De belangrijkste wijzigingen binnen de nieuwe vakantiewetgeving hebben betrekking op:

  • De verjaring van wettelijke vakantiedagen
  • De opbouw van de wettelijke vakantierechten voor zieke werknemers

De verjaring van wettelijke vakantiedagen
Wettelijke vakantiedagen zijn de vakantiedagen waar de werknemer minimaal recht op heeft, te weten vier keer het aantal dagen/uren per week. Bij een fulltime dienstverband zijn dit 20 vakantiedagen op jaarbasis. Als gevolg van de nieuwe vakantiewetgeving vervallen deze opgebouwde wettelijke vakantiedagen zes maanden na het kalenderjaar waarin zij zijn opgebouwd, dus na 18 maanden. Dit in tegenstelling tot de oude situatie waarin de wettelijke vakantiedagen pas na vijf jaren verjaarden.

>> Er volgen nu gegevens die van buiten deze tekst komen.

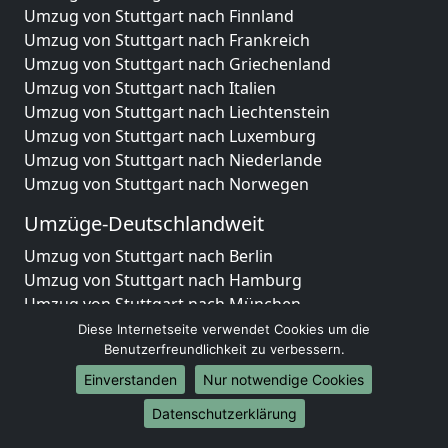
Umzug von Stuttgart nach Finnland
Umzug von Stuttgart nach Frankreich
Umzug von Stuttgart nach Griechenland
Umzug von Stuttgart nach Italien
Umzug von Stuttgart nach Liechtenstein
Umzug von Stuttgart nach Luxemburg
Umzug von Stuttgart nach Niederlande
Umzug von Stuttgart nach Norwegen
Umzüge-Deutschlandweit
Umzug von Stuttgart nach Berlin
Umzug von Stuttgart nach Hamburg
Umzug von Stuttgart nach München
Umzug von Stuttgart nach Köln
Diese Internetseite verwendet Cookies um die
Umzug von Stuttgart nach Frankfurt am Main
Benutzerfreundlichkeit zu verbessern.
Umzug von Stuttgart nach Stuttgart
Einverstanden
Nur notwendige Cookies
Umzug von Stuttgart nach Düsseldorf
Datenschutzerklärung
Umzug von Stuttgart nach Leipzig
Umzug von Stuttgart nach Dortmund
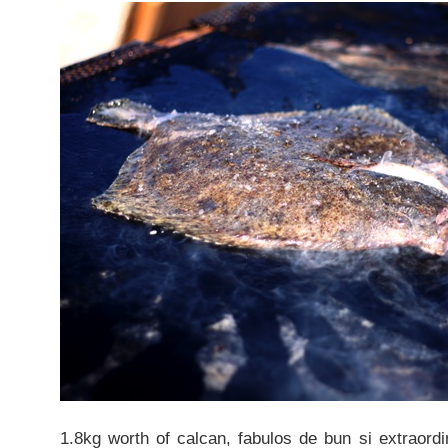
1.8kg worth of calcan, fabulos de bun si extraord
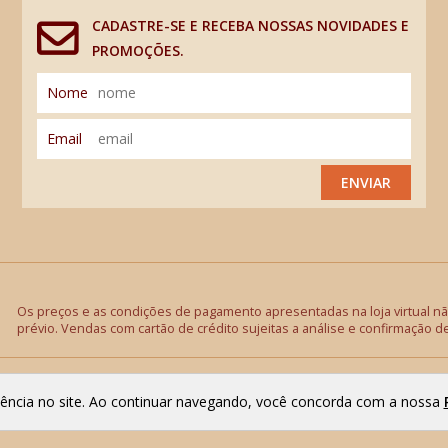
CADASTRE-SE E RECEBA NOSSAS NOVIDADES E
PROMOÇÕES.
Nome
Email
ENVIAR
Os preços e as condições de pagamento apresentadas na loja virtual não
prévio. Vendas com cartão de crédito sujeitas a análise e confirmação d
riência no site. Ao continuar navegando, você concorda com a nossa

In Nederland is het gebruikelijk dat werknemers nog extra vakantiedagen bovenop de wettelijke vakantiedagen krijgen toegekend door de werkgever. Dit zijn de bovenwettelijke vakantiedagen. Voor deze bovenwettelijke vakantiedagen geldt nog steeds de verjaringstermijn van 5 jaar. De mogelijkheid om de bovenwettelijke vakantiedagen uit te betalen is ongewijzigd gebleven.

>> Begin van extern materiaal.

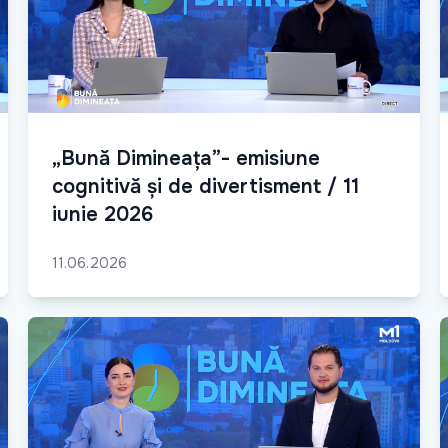
„Bună Dimineața”- emisiune
cognitivă și de divertisment / 11
iunie 2026
11.06.2026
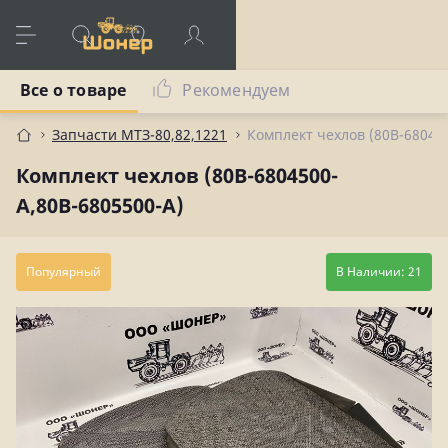
Все о товаре
Рекомендуем
Запчасти МТЗ-80,82,1221
Комплект чехлов (80В-68045
Комплект чехлов (80В-6804500-
А,80В-6805500-А)
Популярный
В Наличии: 21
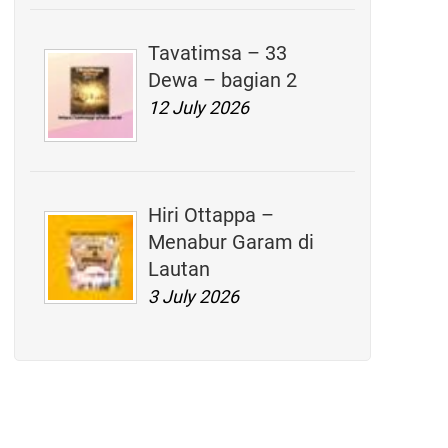
Tavatimsa – 33
Dewa – bagian 2
12 July 2026
Hiri Ottappa –
Menabur Garam di
Lautan
3 July 2026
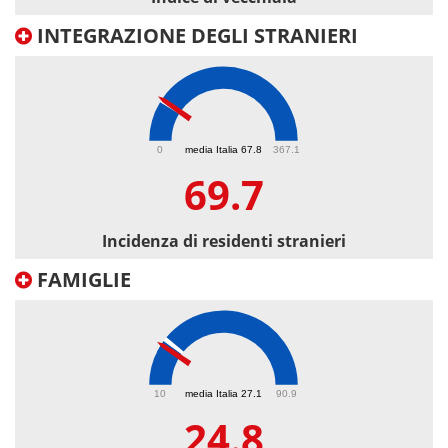
INTEGRAZIONE DEGLI STRANIERI
69.7
0
media Italia 67.8
367.1
69.7
Incidenza di residenti stranieri
FAMIGLIE
24.8
10
media Italia 27.1
90.9
24.8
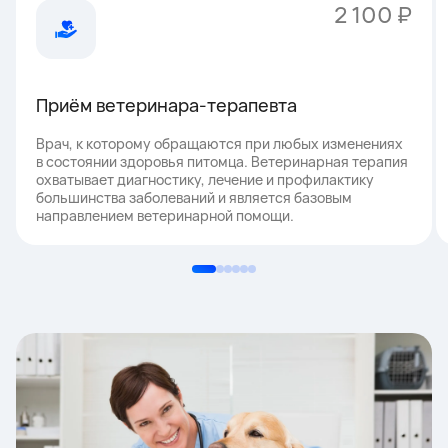
2 100 ₽
Приём ветеринара-терапевта
Врач, к которому обращаются при любых изменениях
в состоянии здоровья питомца. Ветеринарная терапия
охватывает диагностику, лечение и профилактику
большинства заболеваний и является базовым
направлением ветеринарной помощи.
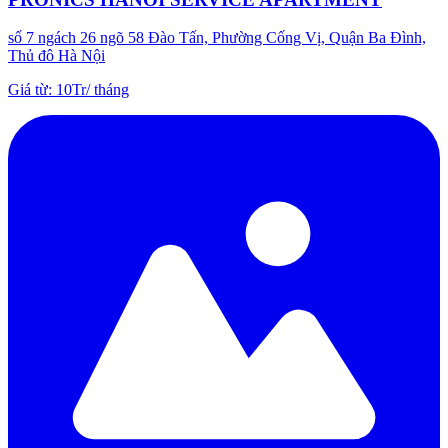
số 7 ngách 26 ngõ 58 Đào Tấn, Phường Cống Vị, Quận Ba Đình,
Thủ đô Hà Nội
Giá từ
:
10Tr
/
tháng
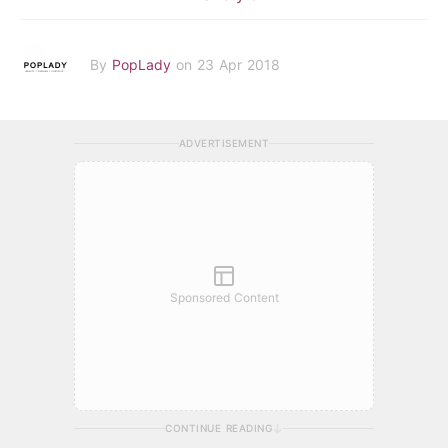
By
PopLady
on 23 Apr 2018
ADVERTISEMENT
Sponsored Content
CONTINUE READING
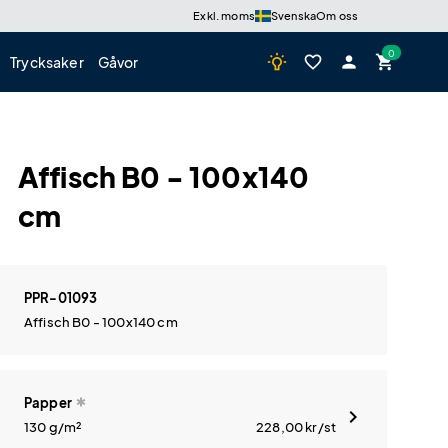
Exkl. moms
Svenska
Om oss
wb_incandescent
favorite_border
person
shopping_cart
Trycksaker
Gåvor
Affisch B0 - 100x140
cm
PPR-01093
Affisch B0 - 100x140 cm
Papper
130 g/m²
228,00
kr
/st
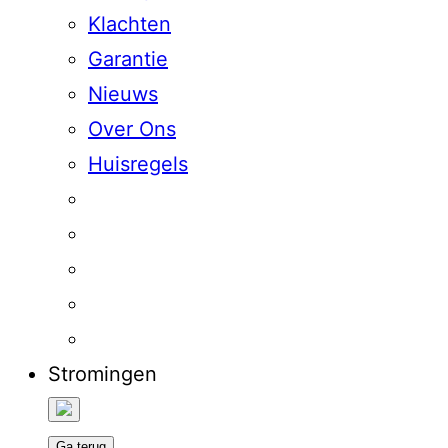
Klachten
Garantie
Nieuws
Over Ons
Huisregels
Stromingen
Ga terug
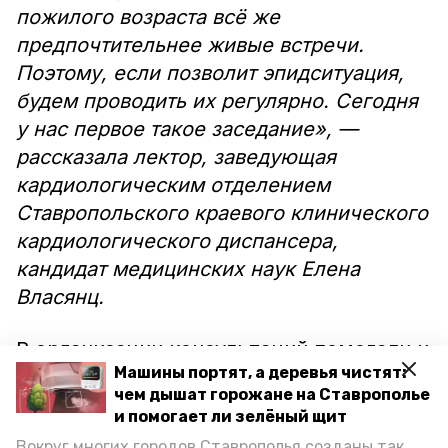
пожилого возраста всё же
предпочтительнее живые встречи.
Поэтому, если позволит эпидситуация,
будем проводить их регулярно. Сегодня
у нас первое такое заседание», —
рассказала лектор, заведующая
кардиологическим отделением
Ставропольского краевого клинического
кардиологического диспансера,
кандидат медицинских наук Елена
Власянц.
В организации консультаций помогали и
Машины портят, а деревья чистят:
волонтёры-медики — старшеклассники,
чем дышат горожане на Ставрополье
которые планируют стать врачами. Они
и помогает ли зелёный щит
раздали присутствующим анкеты
Вокруг многих городов Ставрополья созданы так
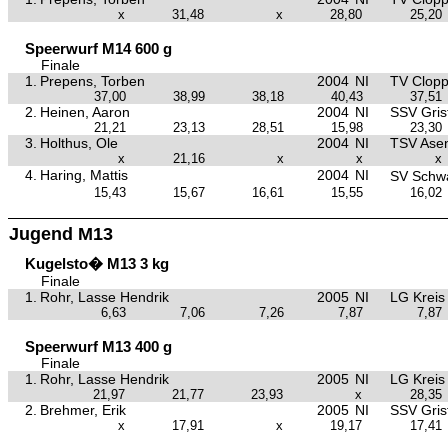
x
31,48
x
28,80
25,20
Speerwurf M14 600 g
Finale
1.
Prepens, Torben
2004
NI
TV Clop
37,00
38,99
38,18
40,43
37,51
2.
Heinen, Aaron
2004
NI
SSV Gris
21,21
23,13
28,51
15,98
23,30
3.
Holthus, Ole
2004
NI
TSV Asen
x
21,16
x
x
x
4.
Haring, Mattis
2004
NI
SV Schw
15,43
15,67
16,61
15,55
16,02
Jugend M13
Kugelsto� M13 3 kg
Finale
1.
Rohr, Lasse Hendrik
2005
NI
LG Kreis
6,63
7,06
7,26
7,87
7,87
Speerwurf M13 400 g
Finale
1.
Rohr, Lasse Hendrik
2005
NI
LG Kreis
21,97
21,77
23,93
x
28,35
2.
Brehmer, Erik
2005
NI
SSV Gris
x
17,91
x
19,17
17,41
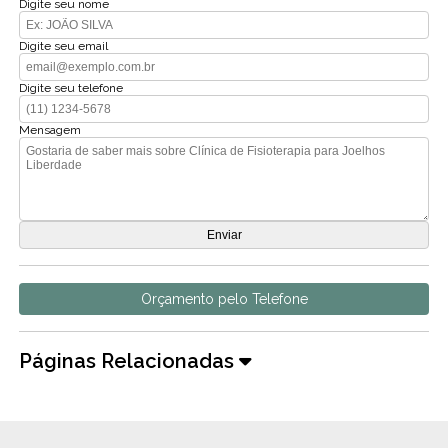
Digite seu nome
Digite seu email
Digite seu telefone
Mensagem
Orçamento pelo Telefone
Páginas Relacionadas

De nieuwe vakantiewetgeving heeft geen terugwerkende kracht. Hierdoor gelden de vakantierechten die zijn opgebouwd voor 1 januari 2012 nog steeds. Ook op deze vakantiedagen is de verjaringstermijn van 5 jaar van toepassing.

Wettelijke vakantiedagen ná 1 januari 2012 -> vervallen na 18 maanden

Bovenwettelijke vakantiedagen ná 1 januari 2012 -> verjaren na 5 jaar

Resterende vakantierechten vóór 1 januari 2012 -> verjaren na 5 jaar

De opbouw vakantierechten van de zieke werknemers

Het uitgangspunt van de vakantiewetgeving is dat werknemers die loon ontvangen ook vakantierechten opbouwen. Onder de oude vakantiewetgeving bestond een uitzondering op dit uitgangspunt voor de zieke werknemer. De opbouw van de vakantierechten werd voor deze werknemers beperkt tot de laatste 6 maanden van de ziekteperiode. De gedeeltelijk zieke werknemer bouwde enkel vakantierechten op over de daadwerkelijk gewerkte periode.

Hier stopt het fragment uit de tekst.